Chlaenius dejeanii is a species of ground beetle native to the Palearctic and the Middle East. It is known from Bosnia and Herzegovina, Greece, Hungary, Israel, Italy, Russia, Syria, Turkey, and Ukraine.

This species was formerly in the genus Epomis, and is sometimes referred to as Epomis dejeanii.

Adult beetles are metallic blue or green-colored, with a striking yellow-orange rim on the elytra and mostly yellow-colored legs and antennae. They are 15 to 20 mm in length.
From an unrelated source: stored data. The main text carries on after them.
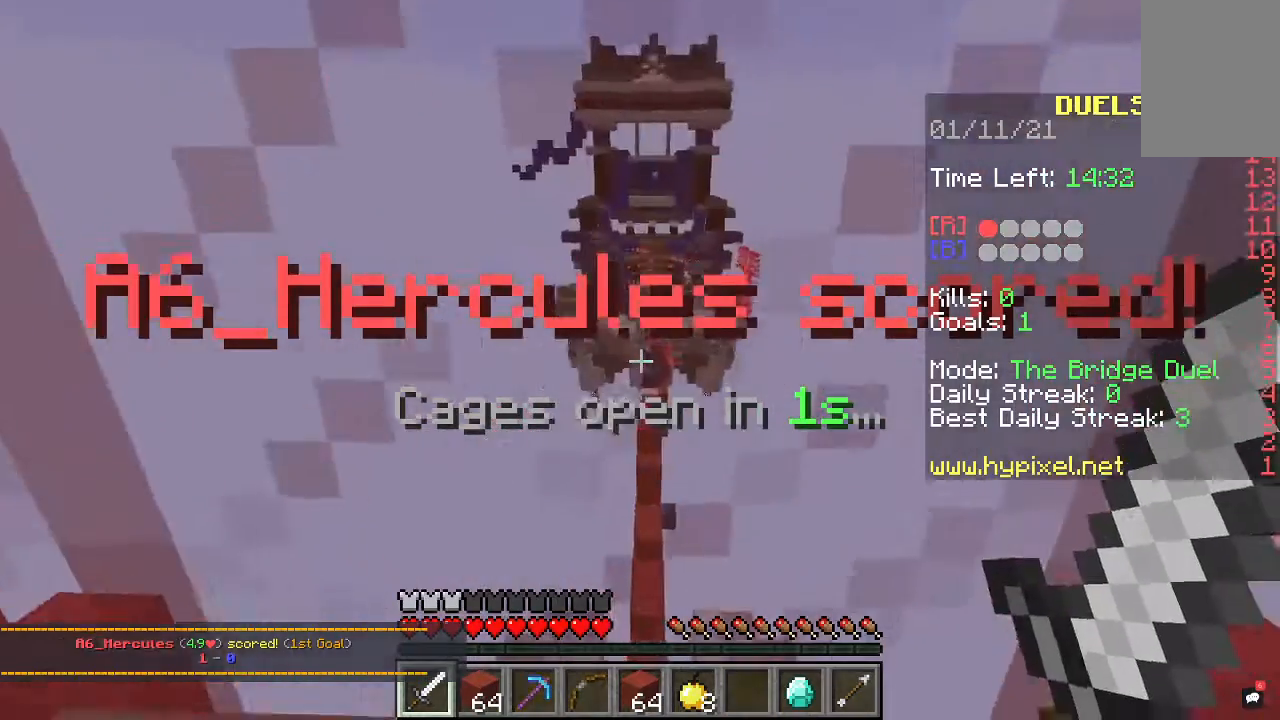
{"keys": ["d"], "mouse": [], "events": [[33, "d", "down"], [133, "a", "down"], [233, "d", "up"], [333, "a", "up"], [433, "d", "down"], [433, "s", "up"]]}
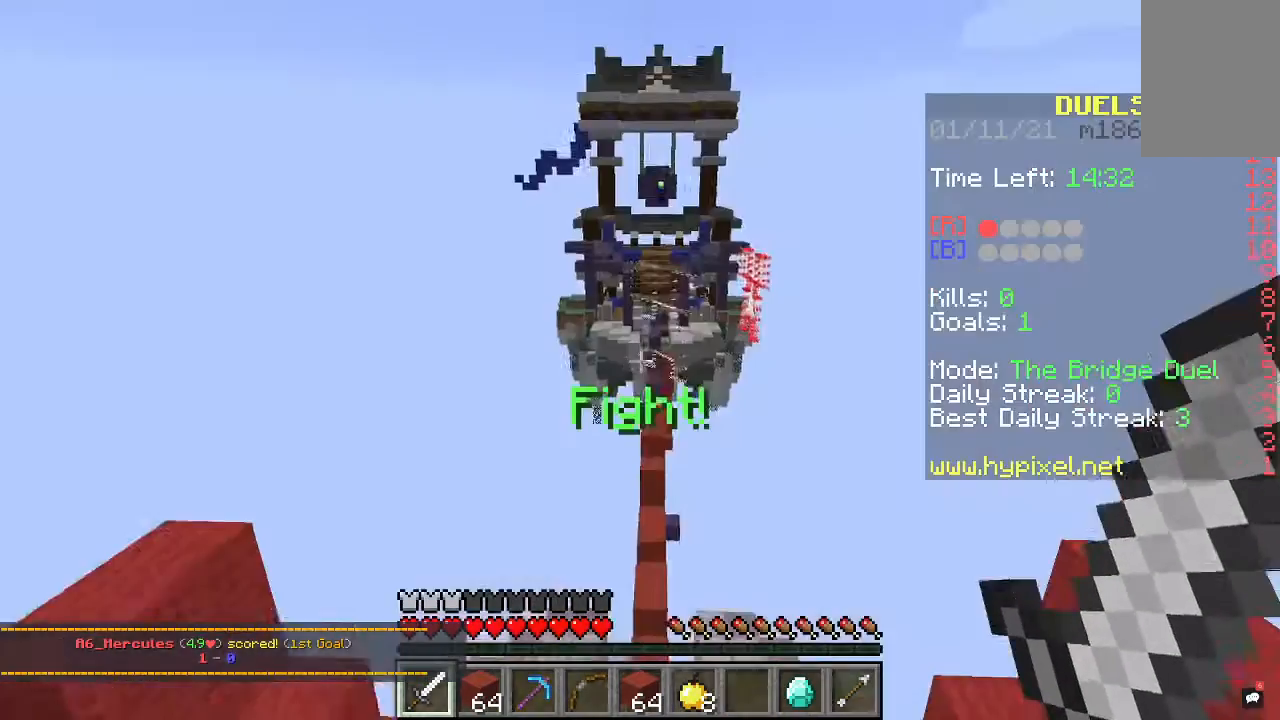
{"keys": ["w"], "mouse": [], "events": [[100, "w", "down"], [133, "a", "down"], [167, "d", "up"], [367, "a", "up"]]}
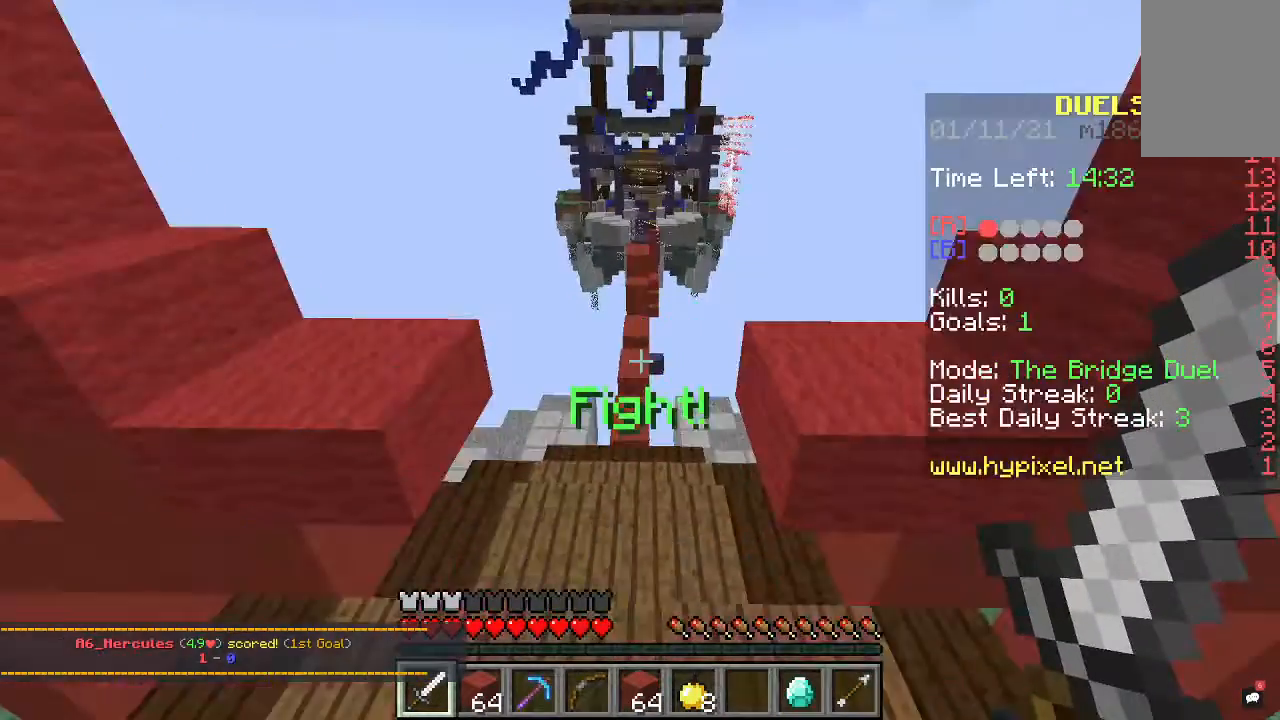
{"keys": ["space", "w"], "mouse": [], "events": [[67, "space", "down"]]}
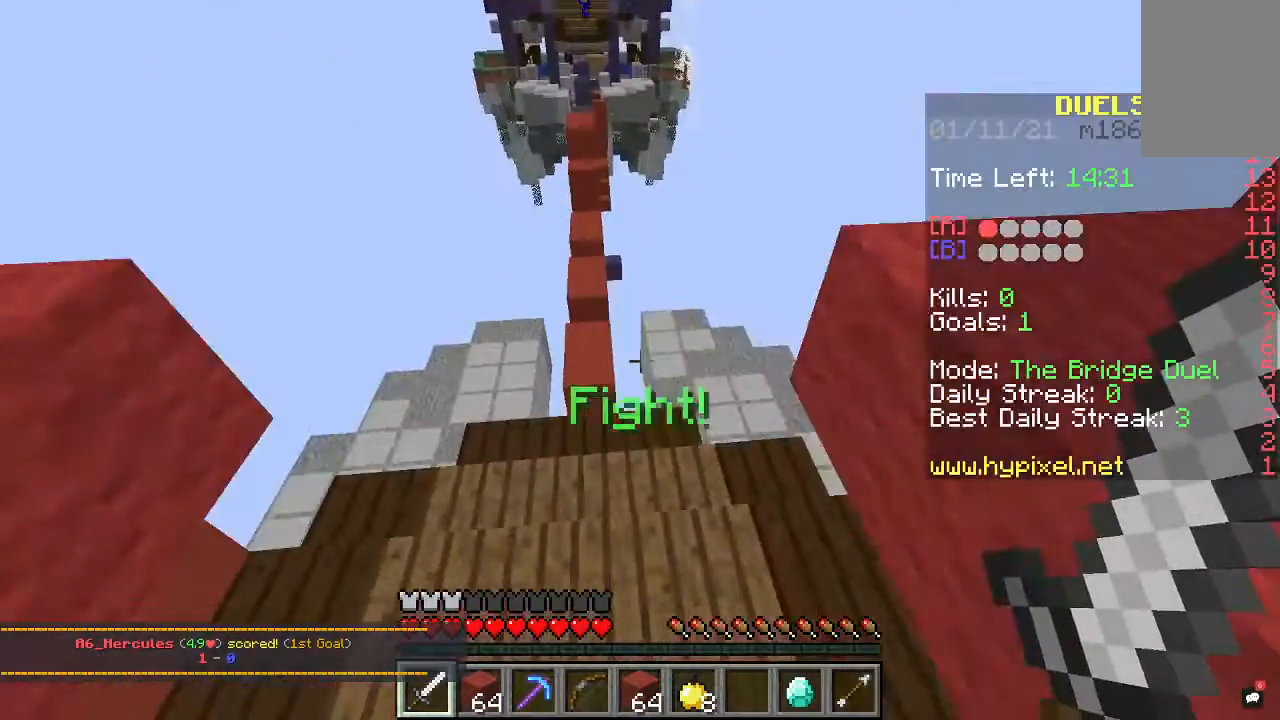
{"keys": ["w"], "mouse": [], "events": [[67, "space", "up"]]}
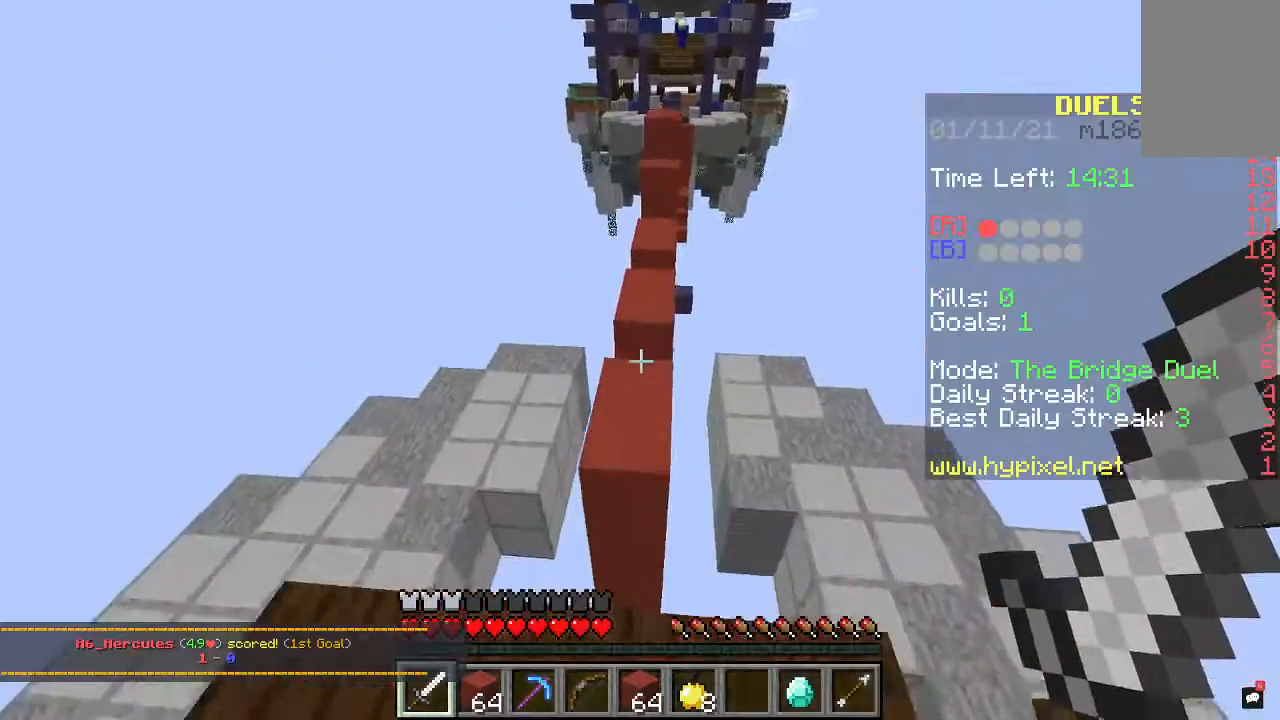
{"keys": ["w"], "mouse": [], "events": [[33, "space", "down"], [433, "space", "up"]]}
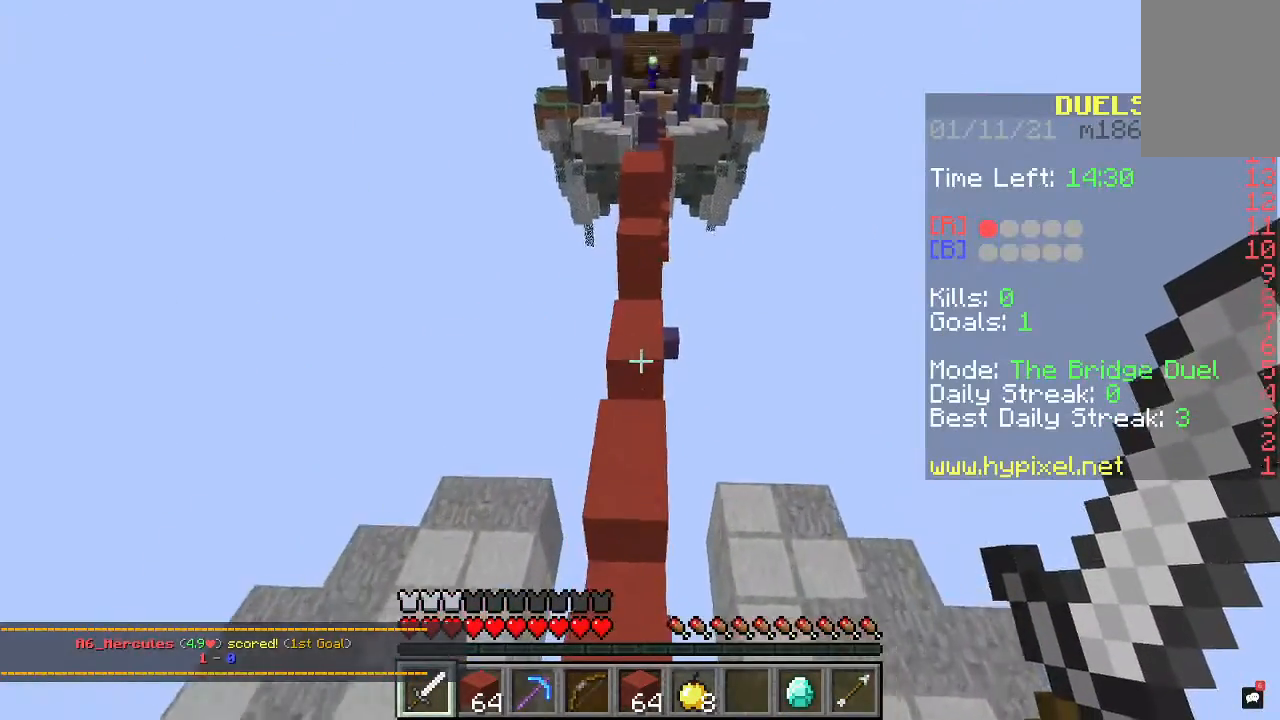
{"keys": ["space", "w"], "mouse": [], "events": [[200, "space", "down"]]}
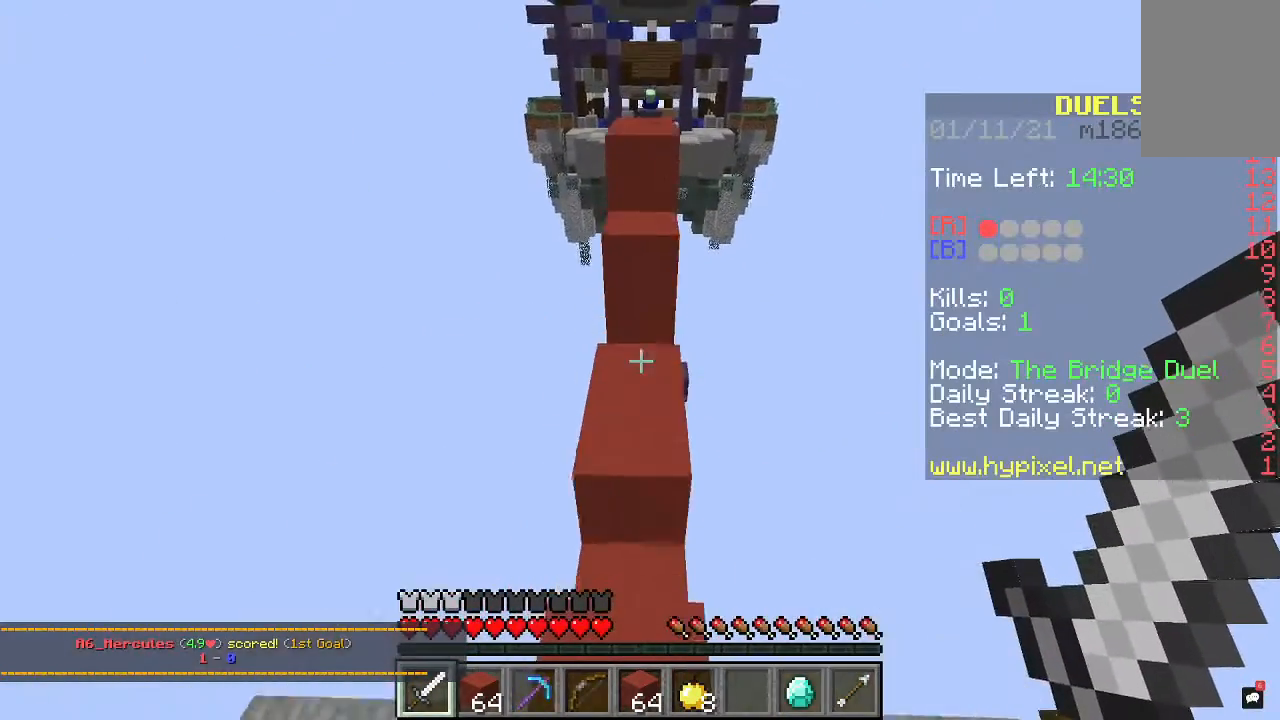
{"keys": ["space", "w"], "mouse": [], "events": [[33, "space", "up"], [233, "space", "down"]]}
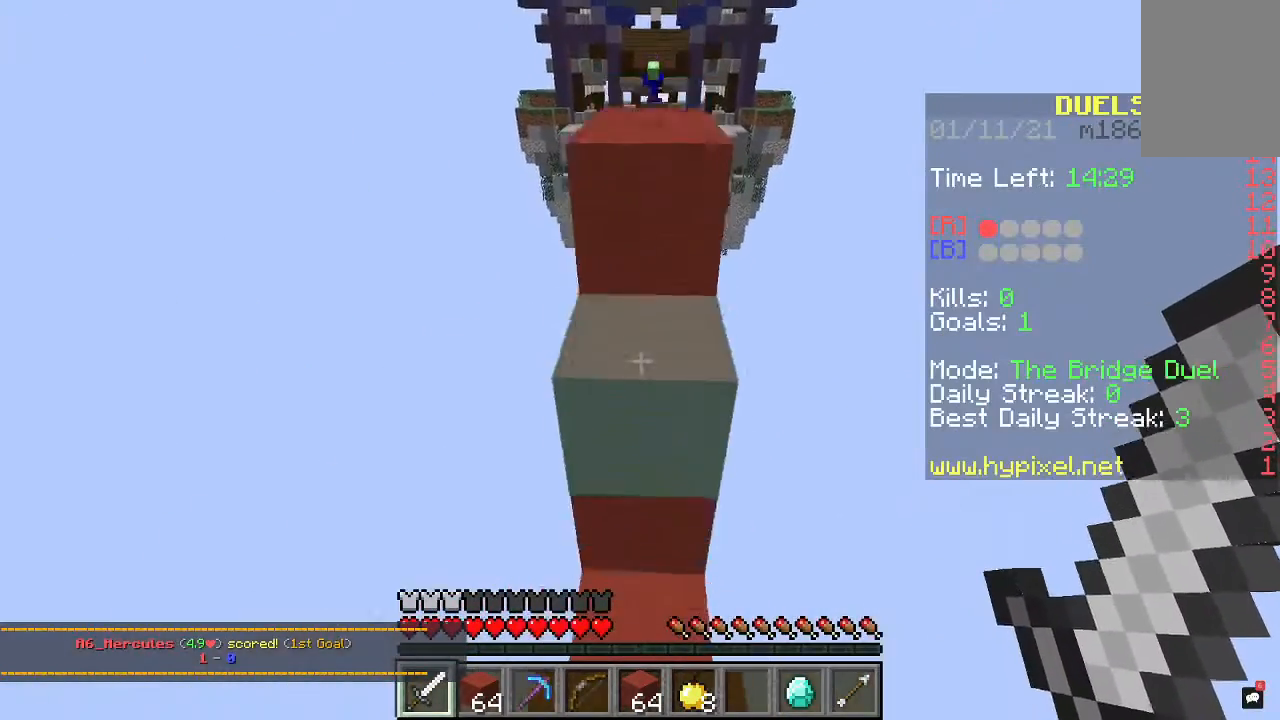
{"keys": ["space", "w"], "mouse": [], "events": []}
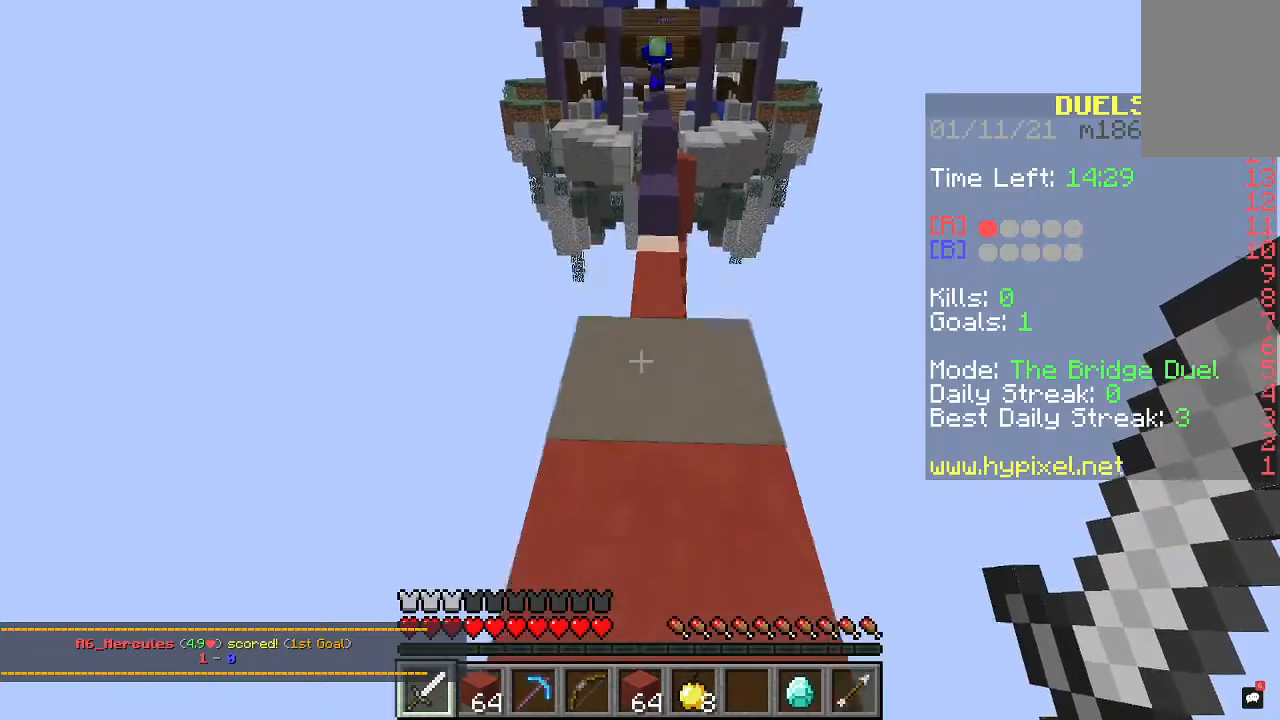
{"keys": ["w"], "mouse": [], "events": [[267, "space", "up"]]}
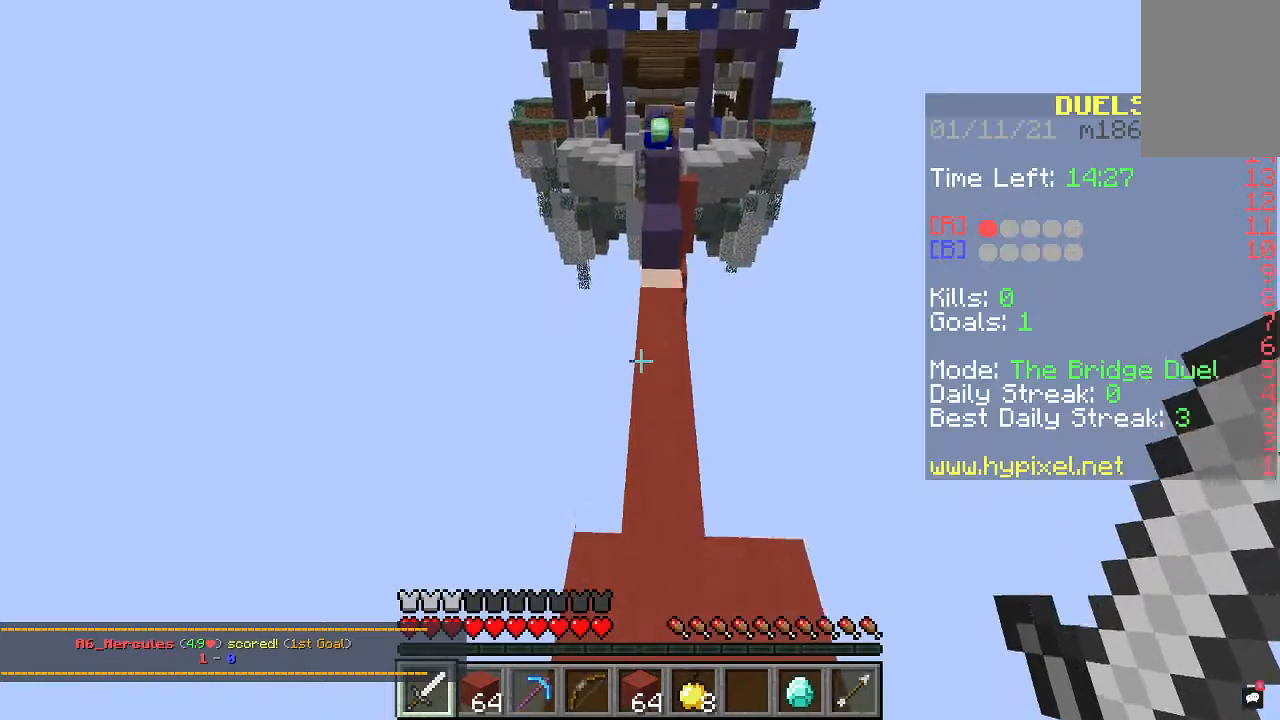
{"keys": ["w"], "mouse": [], "events": [[133, "space", "down"], [367, "space", "up"]]}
The larvae reach a body length of up to 20 mm, they are yellow-colored with black markings. Like many ground beetle larvae they are elongated with two extensions (urogomphi) at the rear end. They have characteristic double-hooked mandibles. The larvae feed exclusively on amphibians, which they lure by waving their antennae and making prey-like movements. The larvae can often evade the first strike of the amphibian by being alert, and then strike back at once, while the amphibian is in close proximity. Latching on with their mandibles, they suck the body fluids of their new host, progressing to chewing its skin and eating its tissues. Eventually they may kill their host. Even if they are taken into the amphibian's mouth at the first strike, they may survive; one young frog appeared to find the larva it caught distasteful, failed to spit it out, swallowed it, only to regurgitate it a couple of hours later, covered with mucus but apparently unharmed. When the larvae molt, they drop off their host and need to find a new one.

The adult beetles are generalist predators and scavengers, but can also feed on amphibians much larger than themselves.